In many communities, local regulations are butting up against state law, creating tensions and even full-blown legal battles between state capitals and city halls.

Fort Stockton, Texas, is one example. In the city, it is illegal for businesses to use plastic bags. It was a local solution to a local problem, and a decision Republican Councilman Darren Hodges said city officials had the “God-given right” to make, according to The New York Times.

However, the authority of Fort Stockton is being questioned by the state. The Republican Governor, Greg Abbott, says the anti-plastic bag ordinance isn’t business-friendly, and undermines the “Texas model,” The New York Times reports. Abbott says several cities are threatening Texas’ reputation with a patchwork of ill-conceived regulations.

“The truth is, Texas is being California-ized, and you may not even be noticing it,” Abbott said in a speech at the Texas Public Policy Foundation, an influential conservative think tank, before taking office last month. “Large cities that represent about 75 percent of the population in this state are doing this to us. Unchecked overregulation by cities will turn the Texas miracle into the California nightmare.”

So who gets to make the call? Writing in The Huffington Post, David Morris, director of The Public Good Initiative, says the bag battle in Texas is representative of a national model. “A clear pattern has emerged,” he writes. “Cities legislatively address a local problem. Big business complains. State legislatures clap down, and, as Republicans become more conservative and gain control of more state governments, the pace and intensity of those clamp downs have increased.”

Nineteen states currently preempt local minimum wage laws, Morris writes. Half of these laws were enacted in the past five years. Nineteen states restrict or prevent cities from building municipally owned broadband networks (although this could be changing). At least five states have preempted local regulation of e-cigarettes.

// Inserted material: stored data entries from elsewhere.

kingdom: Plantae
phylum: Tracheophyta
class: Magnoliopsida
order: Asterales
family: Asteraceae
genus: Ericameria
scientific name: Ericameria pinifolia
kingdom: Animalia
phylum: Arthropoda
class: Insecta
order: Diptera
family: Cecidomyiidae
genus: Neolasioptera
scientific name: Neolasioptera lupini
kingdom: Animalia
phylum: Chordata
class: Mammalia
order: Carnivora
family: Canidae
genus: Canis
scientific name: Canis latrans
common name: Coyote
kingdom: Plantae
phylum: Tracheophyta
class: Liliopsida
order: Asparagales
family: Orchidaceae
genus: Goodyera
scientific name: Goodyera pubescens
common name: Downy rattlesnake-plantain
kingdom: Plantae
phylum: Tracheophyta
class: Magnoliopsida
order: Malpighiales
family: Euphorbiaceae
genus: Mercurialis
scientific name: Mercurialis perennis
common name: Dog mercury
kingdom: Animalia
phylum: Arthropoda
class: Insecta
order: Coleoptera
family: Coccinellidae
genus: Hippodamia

Sometimes, courts intercede on behalf of municipalities, but not often. Such was the case in Pennsylvania, when Pittsburgh became one of the first cities to ban fracking within its limits, according to National Public Radio. The Pennsylvania legislature stripped the city of its right to enact such a ban, but the state supreme court reinstated the city’s right.

However, such decisions are rare. Morris says it’s unlikely that judiciaries will prove to be allies when cities attempt to exercise their authority in the face of state opposition. Historically, U.S. courts have given states wide latitude in limiting or even eliminating local authority. In 1907, the U.S. Supreme Court upheld the power of Pennsylvania to consolidate Allegheny, Pa., into Pittsburgh, against the wishes of residents and local authorities.

One of the main arguments for state authority over municipalities, and the one Abbott makes, is the need for uniformity. A hodgepodge of local ordinances burden businesses, and can create stagnant state economies, he says. 

But Morris argues this is a weak justification. “In any event consistency is a poor excuse for undermining a fundamental principle of democracy,” he writes. “Indeed, one of the compelling reasons for allowing local control is the resulting diversity of practice and the innovation and learning experiences that result.”